MATERIAL SUPPLIED:
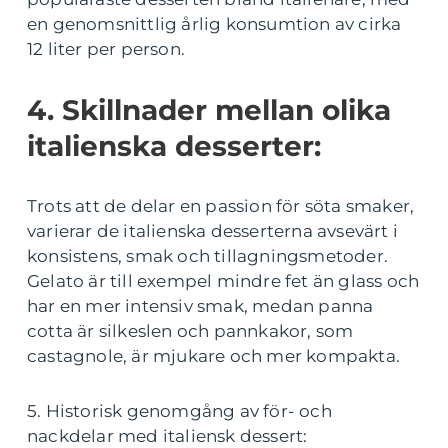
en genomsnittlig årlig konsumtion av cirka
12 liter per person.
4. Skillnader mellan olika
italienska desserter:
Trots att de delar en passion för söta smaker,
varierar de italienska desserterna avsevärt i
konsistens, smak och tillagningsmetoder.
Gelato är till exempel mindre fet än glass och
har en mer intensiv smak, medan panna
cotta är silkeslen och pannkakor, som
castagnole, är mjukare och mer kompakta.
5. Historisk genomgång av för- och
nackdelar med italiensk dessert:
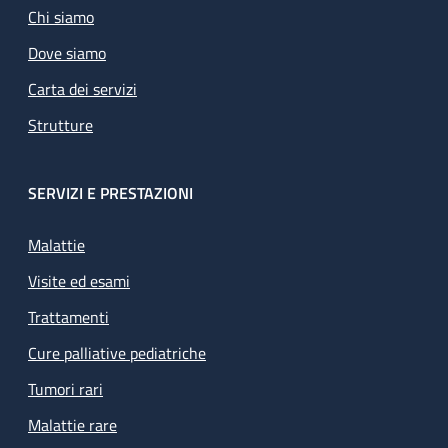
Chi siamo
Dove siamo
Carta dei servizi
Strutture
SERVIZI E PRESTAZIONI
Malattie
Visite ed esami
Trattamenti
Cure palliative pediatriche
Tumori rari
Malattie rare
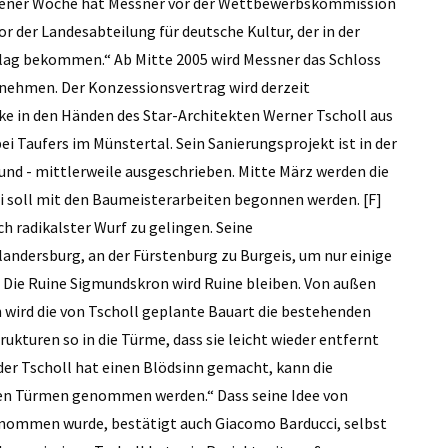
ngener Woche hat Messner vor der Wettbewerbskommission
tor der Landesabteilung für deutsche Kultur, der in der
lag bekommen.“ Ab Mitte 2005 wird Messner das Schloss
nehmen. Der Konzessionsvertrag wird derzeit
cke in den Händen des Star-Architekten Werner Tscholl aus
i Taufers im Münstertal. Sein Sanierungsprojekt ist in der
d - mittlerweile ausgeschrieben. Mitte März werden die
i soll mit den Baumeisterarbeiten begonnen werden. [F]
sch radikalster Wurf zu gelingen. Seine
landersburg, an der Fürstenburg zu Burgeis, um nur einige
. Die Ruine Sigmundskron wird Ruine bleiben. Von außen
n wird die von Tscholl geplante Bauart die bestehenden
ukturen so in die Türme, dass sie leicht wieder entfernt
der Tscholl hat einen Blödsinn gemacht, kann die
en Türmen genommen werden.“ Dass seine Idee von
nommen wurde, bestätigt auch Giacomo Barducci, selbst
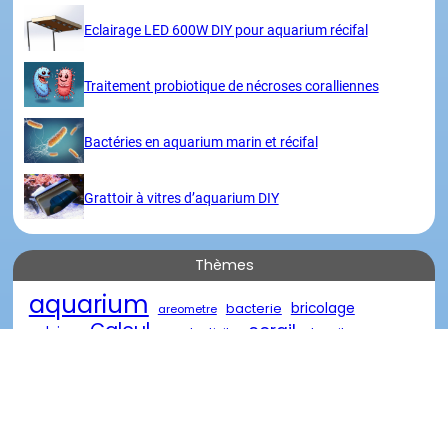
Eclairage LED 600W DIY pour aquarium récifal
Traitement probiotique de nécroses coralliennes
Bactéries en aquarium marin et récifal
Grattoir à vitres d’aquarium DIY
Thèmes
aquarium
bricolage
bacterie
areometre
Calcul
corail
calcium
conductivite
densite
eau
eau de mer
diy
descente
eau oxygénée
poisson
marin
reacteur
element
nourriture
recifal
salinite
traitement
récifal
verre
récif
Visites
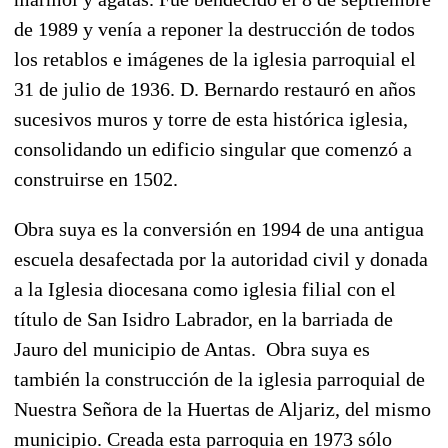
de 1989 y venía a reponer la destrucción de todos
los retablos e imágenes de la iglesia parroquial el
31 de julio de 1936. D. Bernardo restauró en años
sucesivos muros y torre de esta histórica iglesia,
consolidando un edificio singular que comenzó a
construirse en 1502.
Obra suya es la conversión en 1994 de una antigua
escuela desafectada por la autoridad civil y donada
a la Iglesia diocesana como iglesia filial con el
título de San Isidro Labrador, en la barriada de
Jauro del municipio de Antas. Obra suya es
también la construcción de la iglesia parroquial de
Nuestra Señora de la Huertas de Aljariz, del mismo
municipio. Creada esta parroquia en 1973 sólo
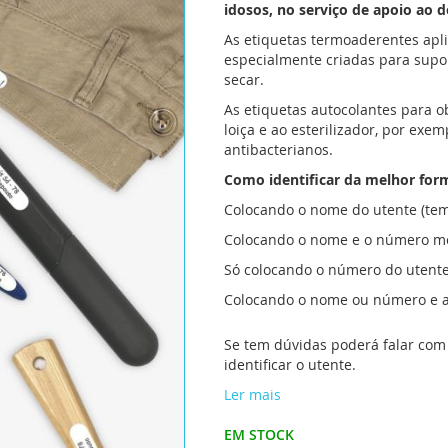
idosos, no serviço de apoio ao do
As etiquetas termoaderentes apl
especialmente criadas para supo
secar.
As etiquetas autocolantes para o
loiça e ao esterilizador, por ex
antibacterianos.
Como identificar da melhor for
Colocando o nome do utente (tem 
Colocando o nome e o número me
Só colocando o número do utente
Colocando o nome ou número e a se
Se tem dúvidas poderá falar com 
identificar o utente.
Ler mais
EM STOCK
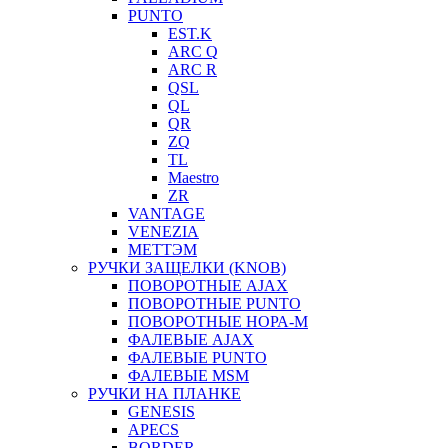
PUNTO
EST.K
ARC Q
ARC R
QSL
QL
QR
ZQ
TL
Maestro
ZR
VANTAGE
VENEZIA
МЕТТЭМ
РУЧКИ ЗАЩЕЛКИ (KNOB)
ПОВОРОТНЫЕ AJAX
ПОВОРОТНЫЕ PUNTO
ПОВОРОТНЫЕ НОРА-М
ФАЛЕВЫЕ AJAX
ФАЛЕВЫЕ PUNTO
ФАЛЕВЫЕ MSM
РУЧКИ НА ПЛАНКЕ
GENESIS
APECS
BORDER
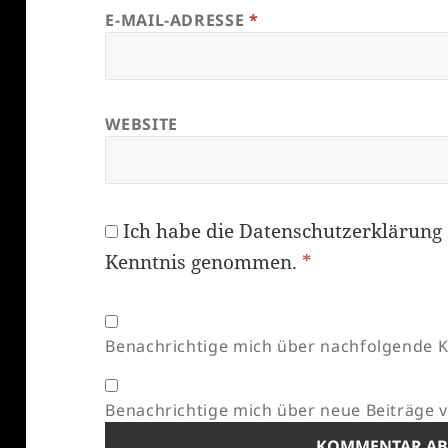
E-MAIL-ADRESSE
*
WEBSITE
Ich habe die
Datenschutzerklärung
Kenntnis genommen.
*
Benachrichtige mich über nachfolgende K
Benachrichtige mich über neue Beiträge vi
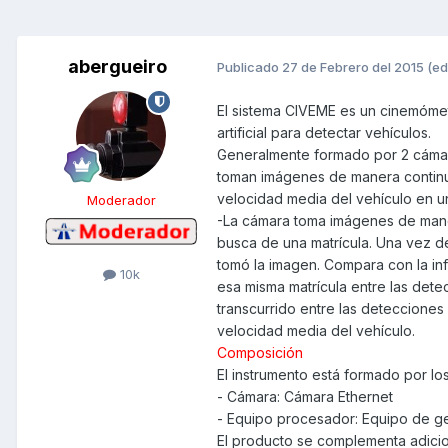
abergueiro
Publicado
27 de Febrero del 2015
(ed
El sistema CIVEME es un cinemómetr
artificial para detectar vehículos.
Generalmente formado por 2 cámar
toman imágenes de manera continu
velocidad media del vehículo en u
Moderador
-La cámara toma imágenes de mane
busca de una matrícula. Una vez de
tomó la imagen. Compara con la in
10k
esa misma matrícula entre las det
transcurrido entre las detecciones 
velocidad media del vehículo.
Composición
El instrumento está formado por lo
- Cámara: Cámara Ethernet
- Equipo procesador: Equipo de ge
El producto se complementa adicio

WORK INSTRUCTION: Restate, word for word, each line from the line containing "Kenntnis genommen." through the end of the entries above; the pictures are not part of the copy.

EXERCISE ANSWER:
Kenntnis genommen.
*
Benachrichtige mich über nachfolgende K
Benachrichtige mich über neue Beiträge vi
abergueiro
Publicado
27 de Febrero del 2015
(ed
El sistema CIVEME es un cinemómetr
artificial para detectar vehículos.
Generalmente formado por 2 cámar
toman imágenes de manera continu
velocidad media del vehículo en u
Moderador
-La cámara toma imágenes de mane
busca de una matrícula. Una vez de
tomó la imagen. Compara con la in
10k
esa misma matrícula entre las det
transcurrido entre las detecciones 
velocidad media del vehículo.
Composición
El instrumento está formado por lo
- Cámara: Cámara Ethernet
- Equipo procesador: Equipo de ge
El producto se complementa adicio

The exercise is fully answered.